Приказчики и работные, что стояли перед Акинфием Никитичем, услышали глухой стук внутри домны — это падали дрова. А затем в домне внезапно заурчало и загудело. Савватий увидел свет в воронке фурмы. Никто ещё ничего не сообразил, но по людям, как сквозняком, промахнуло жутью.
Акинфий Демидов злорадно заулыбался:
— Ну-ка скажите мне: кто не знает, что у нас в Невьянске демон шастает, по ночам из огня в огонь перелетает и людей сжигает?
Толпа молчала.
— Оно ведь не бабкины сказки! Михайла-то Катырин у всех на глазах взбесился! У всех на глазах демон из домны вырвался!
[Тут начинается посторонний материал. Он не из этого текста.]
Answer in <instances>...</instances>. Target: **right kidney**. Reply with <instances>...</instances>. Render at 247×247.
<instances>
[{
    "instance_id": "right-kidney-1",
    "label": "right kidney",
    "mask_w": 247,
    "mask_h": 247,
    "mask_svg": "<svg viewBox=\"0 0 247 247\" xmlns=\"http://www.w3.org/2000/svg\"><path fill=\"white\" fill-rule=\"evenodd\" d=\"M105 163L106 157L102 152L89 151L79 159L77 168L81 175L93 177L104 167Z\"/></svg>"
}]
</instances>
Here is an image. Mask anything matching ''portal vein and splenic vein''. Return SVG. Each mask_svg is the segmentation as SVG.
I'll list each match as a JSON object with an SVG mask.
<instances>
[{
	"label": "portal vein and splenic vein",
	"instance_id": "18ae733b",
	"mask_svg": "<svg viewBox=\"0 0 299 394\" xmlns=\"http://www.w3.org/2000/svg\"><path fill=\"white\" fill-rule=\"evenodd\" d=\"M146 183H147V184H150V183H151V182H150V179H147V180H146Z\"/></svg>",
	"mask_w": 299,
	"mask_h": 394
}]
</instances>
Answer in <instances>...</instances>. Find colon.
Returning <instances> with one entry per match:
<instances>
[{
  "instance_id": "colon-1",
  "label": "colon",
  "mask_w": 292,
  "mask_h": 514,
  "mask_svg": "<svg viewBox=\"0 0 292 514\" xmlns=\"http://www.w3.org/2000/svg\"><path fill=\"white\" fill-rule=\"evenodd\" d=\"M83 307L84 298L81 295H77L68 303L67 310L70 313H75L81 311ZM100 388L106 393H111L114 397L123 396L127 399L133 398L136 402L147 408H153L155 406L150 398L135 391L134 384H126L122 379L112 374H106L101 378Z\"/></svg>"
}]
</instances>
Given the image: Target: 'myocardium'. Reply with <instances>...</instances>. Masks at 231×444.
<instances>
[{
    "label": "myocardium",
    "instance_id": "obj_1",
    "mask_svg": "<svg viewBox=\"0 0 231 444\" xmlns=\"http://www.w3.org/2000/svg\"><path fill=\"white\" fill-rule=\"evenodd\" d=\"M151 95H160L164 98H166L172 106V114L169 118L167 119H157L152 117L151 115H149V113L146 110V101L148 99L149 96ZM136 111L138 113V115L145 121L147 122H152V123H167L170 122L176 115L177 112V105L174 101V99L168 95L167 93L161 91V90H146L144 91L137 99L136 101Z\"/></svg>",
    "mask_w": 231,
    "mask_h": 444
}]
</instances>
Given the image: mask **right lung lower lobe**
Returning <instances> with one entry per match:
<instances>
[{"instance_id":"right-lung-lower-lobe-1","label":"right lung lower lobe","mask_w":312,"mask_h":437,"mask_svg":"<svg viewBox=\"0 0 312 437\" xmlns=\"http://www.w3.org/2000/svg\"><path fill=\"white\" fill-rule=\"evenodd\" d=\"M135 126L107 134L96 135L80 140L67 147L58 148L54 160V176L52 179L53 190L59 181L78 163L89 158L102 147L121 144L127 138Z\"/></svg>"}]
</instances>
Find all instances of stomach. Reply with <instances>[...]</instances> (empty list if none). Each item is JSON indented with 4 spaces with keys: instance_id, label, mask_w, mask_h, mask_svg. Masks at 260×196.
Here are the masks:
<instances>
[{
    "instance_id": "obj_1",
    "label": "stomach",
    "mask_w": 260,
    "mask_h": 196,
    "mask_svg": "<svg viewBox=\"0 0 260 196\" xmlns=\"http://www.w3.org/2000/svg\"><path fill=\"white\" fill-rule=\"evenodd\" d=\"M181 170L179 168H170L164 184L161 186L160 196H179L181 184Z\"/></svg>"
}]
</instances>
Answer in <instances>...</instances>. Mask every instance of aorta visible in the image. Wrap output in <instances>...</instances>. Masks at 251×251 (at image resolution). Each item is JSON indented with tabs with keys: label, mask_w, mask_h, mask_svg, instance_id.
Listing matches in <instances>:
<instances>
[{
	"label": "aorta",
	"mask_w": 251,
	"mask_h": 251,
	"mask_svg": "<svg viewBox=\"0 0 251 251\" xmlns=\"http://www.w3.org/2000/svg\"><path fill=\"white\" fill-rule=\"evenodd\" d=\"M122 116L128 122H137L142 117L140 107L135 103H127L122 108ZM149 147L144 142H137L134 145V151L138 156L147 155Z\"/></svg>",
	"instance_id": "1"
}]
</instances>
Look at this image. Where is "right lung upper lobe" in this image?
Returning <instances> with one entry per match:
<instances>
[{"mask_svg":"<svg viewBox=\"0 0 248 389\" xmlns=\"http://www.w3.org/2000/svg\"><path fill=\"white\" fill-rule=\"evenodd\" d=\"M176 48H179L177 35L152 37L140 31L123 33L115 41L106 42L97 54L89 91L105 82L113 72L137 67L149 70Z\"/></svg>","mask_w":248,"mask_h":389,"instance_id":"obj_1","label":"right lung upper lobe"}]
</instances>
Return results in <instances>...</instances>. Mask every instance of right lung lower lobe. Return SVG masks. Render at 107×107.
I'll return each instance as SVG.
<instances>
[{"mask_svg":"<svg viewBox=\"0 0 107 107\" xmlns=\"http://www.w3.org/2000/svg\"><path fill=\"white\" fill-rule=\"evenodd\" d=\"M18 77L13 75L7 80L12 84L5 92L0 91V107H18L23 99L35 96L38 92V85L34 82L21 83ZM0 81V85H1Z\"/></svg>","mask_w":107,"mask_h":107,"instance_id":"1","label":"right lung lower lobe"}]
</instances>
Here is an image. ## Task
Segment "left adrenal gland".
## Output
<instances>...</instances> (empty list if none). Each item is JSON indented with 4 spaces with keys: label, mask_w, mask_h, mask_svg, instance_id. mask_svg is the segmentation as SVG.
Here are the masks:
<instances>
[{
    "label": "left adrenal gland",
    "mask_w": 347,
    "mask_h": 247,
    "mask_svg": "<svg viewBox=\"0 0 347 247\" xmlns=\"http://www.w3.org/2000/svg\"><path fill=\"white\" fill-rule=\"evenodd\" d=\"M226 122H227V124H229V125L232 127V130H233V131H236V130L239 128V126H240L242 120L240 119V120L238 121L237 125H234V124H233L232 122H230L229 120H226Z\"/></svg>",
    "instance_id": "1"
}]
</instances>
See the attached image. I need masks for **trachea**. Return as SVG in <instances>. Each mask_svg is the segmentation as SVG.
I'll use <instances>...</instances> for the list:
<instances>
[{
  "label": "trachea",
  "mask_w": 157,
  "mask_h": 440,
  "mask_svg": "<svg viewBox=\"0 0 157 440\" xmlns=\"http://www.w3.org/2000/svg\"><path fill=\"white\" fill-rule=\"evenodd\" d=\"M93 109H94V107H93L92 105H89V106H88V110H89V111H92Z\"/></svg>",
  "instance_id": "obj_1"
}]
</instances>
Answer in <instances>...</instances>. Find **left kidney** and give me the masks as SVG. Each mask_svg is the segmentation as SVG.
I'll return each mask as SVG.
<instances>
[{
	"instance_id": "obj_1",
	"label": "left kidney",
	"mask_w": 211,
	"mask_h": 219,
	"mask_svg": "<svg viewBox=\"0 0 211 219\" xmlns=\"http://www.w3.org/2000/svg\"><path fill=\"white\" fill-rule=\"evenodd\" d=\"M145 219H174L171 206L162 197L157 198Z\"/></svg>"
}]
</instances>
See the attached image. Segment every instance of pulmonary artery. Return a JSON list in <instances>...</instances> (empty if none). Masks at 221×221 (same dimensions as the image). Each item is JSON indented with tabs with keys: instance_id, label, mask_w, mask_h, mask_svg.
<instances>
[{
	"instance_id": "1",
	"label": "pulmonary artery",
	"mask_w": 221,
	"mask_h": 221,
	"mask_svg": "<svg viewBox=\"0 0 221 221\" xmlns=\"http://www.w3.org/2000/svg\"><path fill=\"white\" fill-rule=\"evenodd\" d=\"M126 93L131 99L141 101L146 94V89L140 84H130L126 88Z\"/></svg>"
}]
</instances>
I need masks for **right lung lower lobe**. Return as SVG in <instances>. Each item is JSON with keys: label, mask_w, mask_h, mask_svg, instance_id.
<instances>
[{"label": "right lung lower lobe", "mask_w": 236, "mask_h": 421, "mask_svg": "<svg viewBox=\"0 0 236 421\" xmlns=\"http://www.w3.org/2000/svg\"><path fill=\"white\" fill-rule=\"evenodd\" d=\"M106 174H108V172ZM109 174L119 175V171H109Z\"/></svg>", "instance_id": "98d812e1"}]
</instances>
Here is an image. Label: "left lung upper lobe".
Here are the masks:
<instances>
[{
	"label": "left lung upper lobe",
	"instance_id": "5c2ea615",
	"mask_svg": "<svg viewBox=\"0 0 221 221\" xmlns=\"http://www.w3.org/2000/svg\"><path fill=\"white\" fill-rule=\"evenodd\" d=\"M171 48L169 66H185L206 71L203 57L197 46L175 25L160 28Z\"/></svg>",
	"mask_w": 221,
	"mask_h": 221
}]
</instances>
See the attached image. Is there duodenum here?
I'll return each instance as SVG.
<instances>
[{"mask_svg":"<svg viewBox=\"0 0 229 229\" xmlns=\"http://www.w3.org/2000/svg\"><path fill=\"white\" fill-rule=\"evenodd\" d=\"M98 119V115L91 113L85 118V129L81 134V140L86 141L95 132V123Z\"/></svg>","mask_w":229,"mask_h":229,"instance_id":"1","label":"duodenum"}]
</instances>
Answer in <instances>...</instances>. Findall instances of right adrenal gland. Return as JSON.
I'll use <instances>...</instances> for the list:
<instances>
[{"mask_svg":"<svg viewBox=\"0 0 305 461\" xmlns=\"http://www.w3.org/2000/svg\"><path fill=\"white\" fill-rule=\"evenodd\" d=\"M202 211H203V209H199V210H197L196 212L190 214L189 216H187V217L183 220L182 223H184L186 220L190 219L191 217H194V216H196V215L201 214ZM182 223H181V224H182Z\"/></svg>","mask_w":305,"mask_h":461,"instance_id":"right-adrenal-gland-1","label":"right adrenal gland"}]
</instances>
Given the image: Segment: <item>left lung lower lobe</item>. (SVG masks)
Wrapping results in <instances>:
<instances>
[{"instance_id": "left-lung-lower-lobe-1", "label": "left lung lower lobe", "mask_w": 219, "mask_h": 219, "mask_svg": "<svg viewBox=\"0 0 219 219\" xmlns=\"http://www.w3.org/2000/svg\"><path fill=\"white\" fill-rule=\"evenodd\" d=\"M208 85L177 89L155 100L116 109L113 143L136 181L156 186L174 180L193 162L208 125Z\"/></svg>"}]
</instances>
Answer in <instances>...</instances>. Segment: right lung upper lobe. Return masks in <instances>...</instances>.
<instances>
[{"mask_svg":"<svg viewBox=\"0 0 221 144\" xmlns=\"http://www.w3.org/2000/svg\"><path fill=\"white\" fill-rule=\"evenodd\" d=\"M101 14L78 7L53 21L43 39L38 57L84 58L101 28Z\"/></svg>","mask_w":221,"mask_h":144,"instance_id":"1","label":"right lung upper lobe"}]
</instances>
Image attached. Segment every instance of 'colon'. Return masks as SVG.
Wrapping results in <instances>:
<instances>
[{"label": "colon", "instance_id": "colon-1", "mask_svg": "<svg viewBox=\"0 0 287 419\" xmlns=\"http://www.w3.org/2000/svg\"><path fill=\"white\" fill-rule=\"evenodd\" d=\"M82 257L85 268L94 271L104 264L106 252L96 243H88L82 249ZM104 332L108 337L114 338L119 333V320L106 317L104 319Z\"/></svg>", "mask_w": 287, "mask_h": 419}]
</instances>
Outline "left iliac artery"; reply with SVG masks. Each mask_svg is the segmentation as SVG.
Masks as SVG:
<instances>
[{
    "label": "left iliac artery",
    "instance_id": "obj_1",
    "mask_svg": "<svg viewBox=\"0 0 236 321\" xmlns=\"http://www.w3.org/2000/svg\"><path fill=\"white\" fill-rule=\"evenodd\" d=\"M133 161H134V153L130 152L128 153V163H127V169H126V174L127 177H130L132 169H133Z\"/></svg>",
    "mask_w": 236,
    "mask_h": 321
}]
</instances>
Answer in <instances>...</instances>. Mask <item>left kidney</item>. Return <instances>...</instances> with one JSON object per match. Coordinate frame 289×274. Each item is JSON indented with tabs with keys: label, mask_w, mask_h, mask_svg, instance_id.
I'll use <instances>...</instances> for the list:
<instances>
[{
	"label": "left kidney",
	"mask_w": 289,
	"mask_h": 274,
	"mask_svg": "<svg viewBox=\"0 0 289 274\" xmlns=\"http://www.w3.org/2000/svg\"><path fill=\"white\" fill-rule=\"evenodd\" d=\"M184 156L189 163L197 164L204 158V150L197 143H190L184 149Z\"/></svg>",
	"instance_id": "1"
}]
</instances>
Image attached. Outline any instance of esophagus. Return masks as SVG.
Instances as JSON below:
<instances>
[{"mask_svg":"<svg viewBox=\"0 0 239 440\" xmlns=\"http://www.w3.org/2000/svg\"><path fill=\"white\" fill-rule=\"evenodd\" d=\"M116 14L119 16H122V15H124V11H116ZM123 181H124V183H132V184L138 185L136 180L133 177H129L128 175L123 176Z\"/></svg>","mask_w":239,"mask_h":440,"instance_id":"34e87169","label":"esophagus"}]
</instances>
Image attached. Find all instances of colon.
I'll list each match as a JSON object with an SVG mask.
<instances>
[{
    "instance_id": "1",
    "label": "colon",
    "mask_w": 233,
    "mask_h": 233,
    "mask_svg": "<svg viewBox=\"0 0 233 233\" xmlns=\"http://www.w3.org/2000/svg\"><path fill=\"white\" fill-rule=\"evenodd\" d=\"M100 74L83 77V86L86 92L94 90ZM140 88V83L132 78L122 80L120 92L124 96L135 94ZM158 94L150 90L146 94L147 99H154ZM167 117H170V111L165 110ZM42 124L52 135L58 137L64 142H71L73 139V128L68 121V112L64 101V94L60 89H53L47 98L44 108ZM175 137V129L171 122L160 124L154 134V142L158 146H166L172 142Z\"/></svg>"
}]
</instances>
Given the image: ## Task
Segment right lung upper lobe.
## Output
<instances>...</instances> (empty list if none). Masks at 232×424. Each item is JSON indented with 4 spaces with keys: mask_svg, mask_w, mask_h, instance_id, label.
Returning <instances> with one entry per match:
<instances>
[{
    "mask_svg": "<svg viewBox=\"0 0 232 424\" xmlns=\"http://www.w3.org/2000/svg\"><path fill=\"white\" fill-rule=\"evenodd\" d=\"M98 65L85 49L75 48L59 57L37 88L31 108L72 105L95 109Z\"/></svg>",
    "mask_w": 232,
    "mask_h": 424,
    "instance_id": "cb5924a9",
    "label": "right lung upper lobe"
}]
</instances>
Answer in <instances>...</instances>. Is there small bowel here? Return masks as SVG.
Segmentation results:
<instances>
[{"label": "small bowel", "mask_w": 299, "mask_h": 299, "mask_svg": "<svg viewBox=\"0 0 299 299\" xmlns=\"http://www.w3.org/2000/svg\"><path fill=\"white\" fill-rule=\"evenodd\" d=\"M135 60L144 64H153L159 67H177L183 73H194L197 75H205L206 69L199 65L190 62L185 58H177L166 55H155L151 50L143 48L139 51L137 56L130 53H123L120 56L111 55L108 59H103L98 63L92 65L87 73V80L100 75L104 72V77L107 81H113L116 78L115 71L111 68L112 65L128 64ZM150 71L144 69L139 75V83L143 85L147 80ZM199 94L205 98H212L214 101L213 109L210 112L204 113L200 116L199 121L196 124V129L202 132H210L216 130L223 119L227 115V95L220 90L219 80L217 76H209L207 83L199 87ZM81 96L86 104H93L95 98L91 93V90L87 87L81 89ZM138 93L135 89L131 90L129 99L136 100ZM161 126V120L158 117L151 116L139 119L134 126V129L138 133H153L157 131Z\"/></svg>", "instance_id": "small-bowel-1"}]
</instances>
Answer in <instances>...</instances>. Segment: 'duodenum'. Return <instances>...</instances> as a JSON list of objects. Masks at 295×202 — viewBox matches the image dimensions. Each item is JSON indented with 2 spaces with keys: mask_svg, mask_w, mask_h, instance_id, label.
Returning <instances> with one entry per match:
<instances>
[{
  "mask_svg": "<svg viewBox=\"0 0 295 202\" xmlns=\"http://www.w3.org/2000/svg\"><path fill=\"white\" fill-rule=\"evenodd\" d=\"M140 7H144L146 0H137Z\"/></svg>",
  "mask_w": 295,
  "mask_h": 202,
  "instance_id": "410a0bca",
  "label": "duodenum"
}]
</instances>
Было ведь такое?
— Было! — нестройно согласились в толпе.
— И я отныне конец тому положил! — рявкнул Акинфий Никитич, словно прихлопнув беспокойство зычным голосом.
— Поясни! — из растерянной толпы крикнул Кирша Данилов.
Акинфий Никитич распрямился, выпятив грудь и развернув плечи.
— Демон тот с оной ночи в плену! Будет в домне сидеть и чугун плавить!
Толпа охнула в изумлении.
— Глядите! — Акинфий Никитич выкинул руку, указывая на домну.
А домна разогревалась. По её стене, по куржаку расплывались пятна проталин, оголяя кирпичную кладку: изморозь превращалась в воду. Из-под домны, из каналов-продухов, проделанных в фундаменте, повалил пар, как случалось летом после дождя, — домна высушивала почву под собой.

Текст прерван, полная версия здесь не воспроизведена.